(Dataset entries)
------------------------------------

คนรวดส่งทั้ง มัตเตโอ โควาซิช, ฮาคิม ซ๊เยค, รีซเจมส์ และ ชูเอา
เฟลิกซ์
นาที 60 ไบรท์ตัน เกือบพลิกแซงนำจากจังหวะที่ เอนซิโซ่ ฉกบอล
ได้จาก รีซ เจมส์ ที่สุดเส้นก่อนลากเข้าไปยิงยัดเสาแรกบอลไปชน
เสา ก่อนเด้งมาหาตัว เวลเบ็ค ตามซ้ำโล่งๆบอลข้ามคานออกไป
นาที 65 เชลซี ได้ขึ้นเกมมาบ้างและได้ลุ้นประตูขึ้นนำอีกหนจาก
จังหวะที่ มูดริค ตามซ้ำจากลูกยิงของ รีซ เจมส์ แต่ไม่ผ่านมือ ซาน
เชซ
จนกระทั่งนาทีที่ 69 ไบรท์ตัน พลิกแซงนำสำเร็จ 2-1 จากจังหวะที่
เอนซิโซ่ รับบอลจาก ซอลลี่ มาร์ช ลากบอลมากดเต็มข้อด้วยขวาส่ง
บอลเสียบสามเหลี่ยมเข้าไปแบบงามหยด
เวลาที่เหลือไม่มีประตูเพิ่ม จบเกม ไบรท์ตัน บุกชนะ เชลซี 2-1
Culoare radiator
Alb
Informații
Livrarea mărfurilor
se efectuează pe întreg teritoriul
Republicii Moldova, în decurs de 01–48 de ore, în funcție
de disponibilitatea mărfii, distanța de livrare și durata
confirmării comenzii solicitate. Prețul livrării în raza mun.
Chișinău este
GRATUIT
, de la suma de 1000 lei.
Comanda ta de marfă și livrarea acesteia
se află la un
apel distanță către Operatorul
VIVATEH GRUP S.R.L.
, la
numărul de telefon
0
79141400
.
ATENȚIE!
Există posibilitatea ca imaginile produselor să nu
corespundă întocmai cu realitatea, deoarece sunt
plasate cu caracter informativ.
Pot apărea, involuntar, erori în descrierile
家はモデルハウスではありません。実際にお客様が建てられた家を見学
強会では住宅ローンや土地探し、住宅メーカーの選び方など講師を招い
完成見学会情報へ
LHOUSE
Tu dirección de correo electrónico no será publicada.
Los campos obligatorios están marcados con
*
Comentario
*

------------------------------------

Requirement: Copy every line of the listing above word for word, keeping the original order and making no changes.

Solution for this exercise:
คนรวดส่งทั้ง มัตเตโอ โควาซิช, ฮาคิม ซ๊เยค, รีซเจมส์ และ ชูเอา
เฟลิกซ์
นาที 60 ไบรท์ตัน เกือบพลิกแซงนำจากจังหวะที่ เอนซิโซ่ ฉกบอล
ได้จาก รีซ เจมส์ ที่สุดเส้นก่อนลากเข้าไปยิงยัดเสาแรกบอลไปชน
เสา ก่อนเด้งมาหาตัว เวลเบ็ค ตามซ้ำโล่งๆบอลข้ามคานออกไป
นาที 65 เชลซี ได้ขึ้นเกมมาบ้างและได้ลุ้นประตูขึ้นนำอีกหนจาก
จังหวะที่ มูดริค ตามซ้ำจากลูกยิงของ รีซ เจมส์ แต่ไม่ผ่านมือ ซาน
เชซ
จนกระทั่งนาทีที่ 69 ไบรท์ตัน พลิกแซงนำสำเร็จ 2-1 จากจังหวะที่
เอนซิโซ่ รับบอลจาก ซอลลี่ มาร์ช ลากบอลมากดเต็มข้อด้วยขวาส่ง
บอลเสียบสามเหลี่ยมเข้าไปแบบงามหยด
เวลาที่เหลือไม่มีประตูเพิ่ม จบเกม ไบรท์ตัน บุกชนะ เชลซี 2-1
Culoare radiator
Alb
Informații
Livrarea mărfurilor
se efectuează pe întreg teritoriul
Republicii Moldova, în decurs de 01–48 de ore, în funcție
de disponibilitatea mărfii, distanța de livrare și durata
confirmării comenzii solicitate. Prețul livrării în raza mun.
Chișinău este
GRATUIT
, de la suma de 1000 lei.
Comanda ta de marfă și livrarea acesteia
se află la un
apel distanță către Operatorul
VIVATEH GRUP S.R.L.
, la
numărul de telefon
0
79141400
.
ATENȚIE!
Există posibilitatea ca imaginile produselor să nu
corespundă întocmai cu realitatea, deoarece sunt
plasate cu caracter informativ.
Pot apărea, involuntar, erori în descrierile
家はモデルハウスではありません。実際にお客様が建てられた家を見学
強会では住宅ローンや土地探し、住宅メーカーの選び方など講師を招い
完成見学会情報へ
LHOUSE
Tu dirección de correo electrónico no será publicada.
Los campos obligatorios están marcados con
*
Comentario
*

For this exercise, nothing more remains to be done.